Back in 2021, NFTs (non-fungible tokens) were all the rage. Companies and celebrities rushed to create and sell digital items, hoping to cash in on the hype. Nike joined the trend by buying RTFKT, a company known for its “digital shoes” and virtual collectibles. The idea was to blend sneaker culture with the digital world, offering fans unique items like the Cryptokicks IRL—a physical sneaker released under the RTFKT brand.
However, the excitement didn’t last. In December 2024, Nike announced on RTFKT’s X (formerly Twitter) account that it would wind down RTFKT operations by the end of January 2025. Since then, the project has been mostly silent, with only one person, Samuel Cardillo, appearing to maintain the brand. Recently, there was even confusion when artwork for RTFKT’s CloneX NFT project suddenly disappeared and then reappeared online.

Image: RTFKT.
A group of people who bought Nike’s NFTs are now suing the company in New York’s Eastern District court. They claim that Nike’s decision to shut down RTFKT left them with digital assets that lost their value overnight. The lawsuit accuses Nike of “pulling the rug out from under them” and says that buyers would not have purchased the NFTs if they had known they were “unregistered securities.”
The proposed class action lawsuit is seeking more than $5 million in damages, citing violations of consumer protection laws in New York, California, Florida, and Oregon. The buyers argue that Nike’s actions were unfair and that the company should have been more transparent about the risks involved.

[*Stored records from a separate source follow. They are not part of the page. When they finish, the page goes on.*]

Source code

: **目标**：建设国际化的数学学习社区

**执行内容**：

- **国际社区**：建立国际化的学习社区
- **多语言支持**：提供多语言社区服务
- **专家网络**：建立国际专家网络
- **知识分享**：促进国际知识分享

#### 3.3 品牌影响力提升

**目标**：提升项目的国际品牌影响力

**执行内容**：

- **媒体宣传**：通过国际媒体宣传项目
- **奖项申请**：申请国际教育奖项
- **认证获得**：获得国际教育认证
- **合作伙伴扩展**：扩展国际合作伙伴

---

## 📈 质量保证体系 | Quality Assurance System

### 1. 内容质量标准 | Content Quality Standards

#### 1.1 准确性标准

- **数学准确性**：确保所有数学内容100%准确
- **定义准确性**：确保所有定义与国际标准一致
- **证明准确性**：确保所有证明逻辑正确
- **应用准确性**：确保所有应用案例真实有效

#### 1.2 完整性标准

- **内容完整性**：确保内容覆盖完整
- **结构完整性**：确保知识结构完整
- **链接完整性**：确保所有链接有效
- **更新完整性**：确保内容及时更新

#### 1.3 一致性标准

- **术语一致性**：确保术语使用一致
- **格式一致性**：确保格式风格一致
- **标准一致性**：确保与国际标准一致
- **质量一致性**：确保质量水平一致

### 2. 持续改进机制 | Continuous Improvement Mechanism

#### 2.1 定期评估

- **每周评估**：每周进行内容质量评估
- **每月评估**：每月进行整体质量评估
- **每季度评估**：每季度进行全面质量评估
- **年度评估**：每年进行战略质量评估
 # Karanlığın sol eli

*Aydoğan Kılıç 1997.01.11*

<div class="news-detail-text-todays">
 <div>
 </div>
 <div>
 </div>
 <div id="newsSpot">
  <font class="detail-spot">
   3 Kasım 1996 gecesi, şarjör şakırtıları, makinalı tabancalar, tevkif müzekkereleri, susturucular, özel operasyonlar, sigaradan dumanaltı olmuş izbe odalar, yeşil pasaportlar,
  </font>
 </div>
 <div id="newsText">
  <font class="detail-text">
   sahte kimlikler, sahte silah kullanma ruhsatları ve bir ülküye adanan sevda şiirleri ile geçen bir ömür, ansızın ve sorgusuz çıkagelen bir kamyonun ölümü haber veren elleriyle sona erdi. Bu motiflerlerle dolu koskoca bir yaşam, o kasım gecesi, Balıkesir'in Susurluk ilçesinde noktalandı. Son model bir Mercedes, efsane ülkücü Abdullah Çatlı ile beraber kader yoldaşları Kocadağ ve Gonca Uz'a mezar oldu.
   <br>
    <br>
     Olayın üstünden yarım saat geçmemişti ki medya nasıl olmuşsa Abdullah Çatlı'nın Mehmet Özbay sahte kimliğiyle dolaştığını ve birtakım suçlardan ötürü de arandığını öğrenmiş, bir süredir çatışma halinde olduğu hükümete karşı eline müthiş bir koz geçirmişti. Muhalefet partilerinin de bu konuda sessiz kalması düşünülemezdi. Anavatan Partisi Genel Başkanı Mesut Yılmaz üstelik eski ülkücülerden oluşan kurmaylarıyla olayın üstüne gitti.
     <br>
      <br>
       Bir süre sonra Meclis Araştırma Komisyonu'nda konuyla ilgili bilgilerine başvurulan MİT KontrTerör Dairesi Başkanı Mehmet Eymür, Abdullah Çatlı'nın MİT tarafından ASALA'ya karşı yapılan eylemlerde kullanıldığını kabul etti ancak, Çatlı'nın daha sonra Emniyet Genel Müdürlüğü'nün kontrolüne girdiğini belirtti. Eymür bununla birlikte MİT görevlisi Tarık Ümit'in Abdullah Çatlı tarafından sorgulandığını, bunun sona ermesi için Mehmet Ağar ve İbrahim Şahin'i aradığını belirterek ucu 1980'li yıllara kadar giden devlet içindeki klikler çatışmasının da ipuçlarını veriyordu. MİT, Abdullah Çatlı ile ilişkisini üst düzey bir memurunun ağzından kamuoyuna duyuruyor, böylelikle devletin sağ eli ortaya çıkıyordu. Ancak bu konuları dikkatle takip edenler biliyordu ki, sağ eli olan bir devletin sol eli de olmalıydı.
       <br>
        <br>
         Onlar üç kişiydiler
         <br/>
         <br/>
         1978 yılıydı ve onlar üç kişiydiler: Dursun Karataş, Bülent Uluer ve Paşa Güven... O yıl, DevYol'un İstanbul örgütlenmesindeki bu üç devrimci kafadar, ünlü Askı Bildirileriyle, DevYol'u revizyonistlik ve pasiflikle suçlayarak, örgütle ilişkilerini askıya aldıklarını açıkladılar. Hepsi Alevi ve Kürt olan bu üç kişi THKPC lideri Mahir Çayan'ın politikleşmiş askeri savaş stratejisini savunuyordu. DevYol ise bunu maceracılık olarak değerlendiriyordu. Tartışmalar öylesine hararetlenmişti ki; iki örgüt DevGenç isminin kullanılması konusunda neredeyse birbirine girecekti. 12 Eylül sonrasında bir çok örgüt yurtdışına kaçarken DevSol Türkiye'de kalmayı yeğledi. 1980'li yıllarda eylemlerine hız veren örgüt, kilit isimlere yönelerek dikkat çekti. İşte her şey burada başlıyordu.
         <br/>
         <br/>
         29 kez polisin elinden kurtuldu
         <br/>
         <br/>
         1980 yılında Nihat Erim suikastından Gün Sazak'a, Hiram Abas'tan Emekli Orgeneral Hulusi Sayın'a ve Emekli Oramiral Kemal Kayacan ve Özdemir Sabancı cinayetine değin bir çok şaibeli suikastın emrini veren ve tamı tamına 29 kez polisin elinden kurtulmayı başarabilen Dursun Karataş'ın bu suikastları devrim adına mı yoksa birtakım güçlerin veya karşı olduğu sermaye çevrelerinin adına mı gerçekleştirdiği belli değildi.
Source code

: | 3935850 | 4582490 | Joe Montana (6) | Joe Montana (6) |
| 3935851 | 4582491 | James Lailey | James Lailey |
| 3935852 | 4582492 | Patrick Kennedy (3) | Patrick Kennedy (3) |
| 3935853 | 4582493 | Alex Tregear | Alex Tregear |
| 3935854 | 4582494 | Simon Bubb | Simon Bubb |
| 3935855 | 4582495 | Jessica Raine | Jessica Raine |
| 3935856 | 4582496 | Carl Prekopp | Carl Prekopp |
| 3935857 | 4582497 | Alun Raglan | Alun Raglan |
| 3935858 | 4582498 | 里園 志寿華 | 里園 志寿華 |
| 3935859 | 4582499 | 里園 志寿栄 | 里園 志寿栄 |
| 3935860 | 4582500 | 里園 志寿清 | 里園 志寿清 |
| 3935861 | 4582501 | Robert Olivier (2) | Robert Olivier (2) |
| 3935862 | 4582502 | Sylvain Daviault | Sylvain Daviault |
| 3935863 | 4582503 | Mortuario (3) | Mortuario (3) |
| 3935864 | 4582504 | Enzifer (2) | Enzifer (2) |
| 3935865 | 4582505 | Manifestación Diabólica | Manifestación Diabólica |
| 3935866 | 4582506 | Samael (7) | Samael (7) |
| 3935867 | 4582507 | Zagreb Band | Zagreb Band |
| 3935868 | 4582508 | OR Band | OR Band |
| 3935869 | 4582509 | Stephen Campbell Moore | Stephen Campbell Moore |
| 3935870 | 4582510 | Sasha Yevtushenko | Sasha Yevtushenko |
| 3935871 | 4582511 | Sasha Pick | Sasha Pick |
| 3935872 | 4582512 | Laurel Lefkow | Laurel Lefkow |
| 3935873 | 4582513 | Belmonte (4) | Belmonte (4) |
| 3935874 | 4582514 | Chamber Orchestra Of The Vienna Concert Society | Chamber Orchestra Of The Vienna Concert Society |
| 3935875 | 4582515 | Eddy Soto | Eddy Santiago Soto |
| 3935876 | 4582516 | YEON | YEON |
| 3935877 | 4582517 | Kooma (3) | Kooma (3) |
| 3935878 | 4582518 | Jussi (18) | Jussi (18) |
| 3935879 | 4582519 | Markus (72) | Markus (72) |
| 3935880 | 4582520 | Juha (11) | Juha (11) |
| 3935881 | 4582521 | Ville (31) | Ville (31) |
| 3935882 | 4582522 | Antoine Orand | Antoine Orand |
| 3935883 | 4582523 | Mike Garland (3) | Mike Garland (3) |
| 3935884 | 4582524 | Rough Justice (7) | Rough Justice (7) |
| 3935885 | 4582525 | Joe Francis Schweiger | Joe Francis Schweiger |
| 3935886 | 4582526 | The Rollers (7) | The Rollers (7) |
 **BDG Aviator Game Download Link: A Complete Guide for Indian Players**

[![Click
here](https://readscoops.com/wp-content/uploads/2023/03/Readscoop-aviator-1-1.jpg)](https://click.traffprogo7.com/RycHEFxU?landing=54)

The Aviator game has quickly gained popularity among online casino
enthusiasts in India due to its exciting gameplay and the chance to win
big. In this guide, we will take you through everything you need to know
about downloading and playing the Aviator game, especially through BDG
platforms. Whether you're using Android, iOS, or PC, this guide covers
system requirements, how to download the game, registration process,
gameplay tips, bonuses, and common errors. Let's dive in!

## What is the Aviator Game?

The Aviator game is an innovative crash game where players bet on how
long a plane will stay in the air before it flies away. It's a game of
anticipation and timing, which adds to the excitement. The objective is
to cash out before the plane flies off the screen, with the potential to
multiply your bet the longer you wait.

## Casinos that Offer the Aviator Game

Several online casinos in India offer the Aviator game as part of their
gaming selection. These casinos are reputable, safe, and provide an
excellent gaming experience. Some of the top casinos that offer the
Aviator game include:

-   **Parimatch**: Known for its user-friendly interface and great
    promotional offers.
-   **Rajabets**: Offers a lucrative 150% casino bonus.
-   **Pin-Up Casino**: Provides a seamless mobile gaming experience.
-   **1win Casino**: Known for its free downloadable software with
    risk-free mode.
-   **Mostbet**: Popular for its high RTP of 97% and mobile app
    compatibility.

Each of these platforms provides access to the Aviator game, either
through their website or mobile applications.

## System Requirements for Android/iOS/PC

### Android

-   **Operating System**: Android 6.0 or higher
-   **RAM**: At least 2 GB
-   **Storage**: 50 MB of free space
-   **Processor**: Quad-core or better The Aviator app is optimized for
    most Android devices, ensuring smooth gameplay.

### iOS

The bigger picture: NFTs and uncertainty
Nike’s NFT troubles are not unique. Other big brands, like Starbucks with its Odyssey project, have also struggled to make NFTs work in the long run. The NFT market has cooled off since its peak, and many buyers are now questioning the value and security of their digital purchases.
This lawsuit highlights the risks of investing in digital assets, especially when companies change direction or abandon projects. It also raises questions about how NFTs should be regulated and whether they count as securities under the law.
For now, Nike has not commented on the lawsuit. As the case moves forward, it could set an important precedent for how companies handle digital collectibles and the promises they make to their customers.
The story of Nike and RTFKT is a reminder that in the fast-moving world of tech and digital trends, not every gamble pays off—and sometimes, customers are left holding the bag.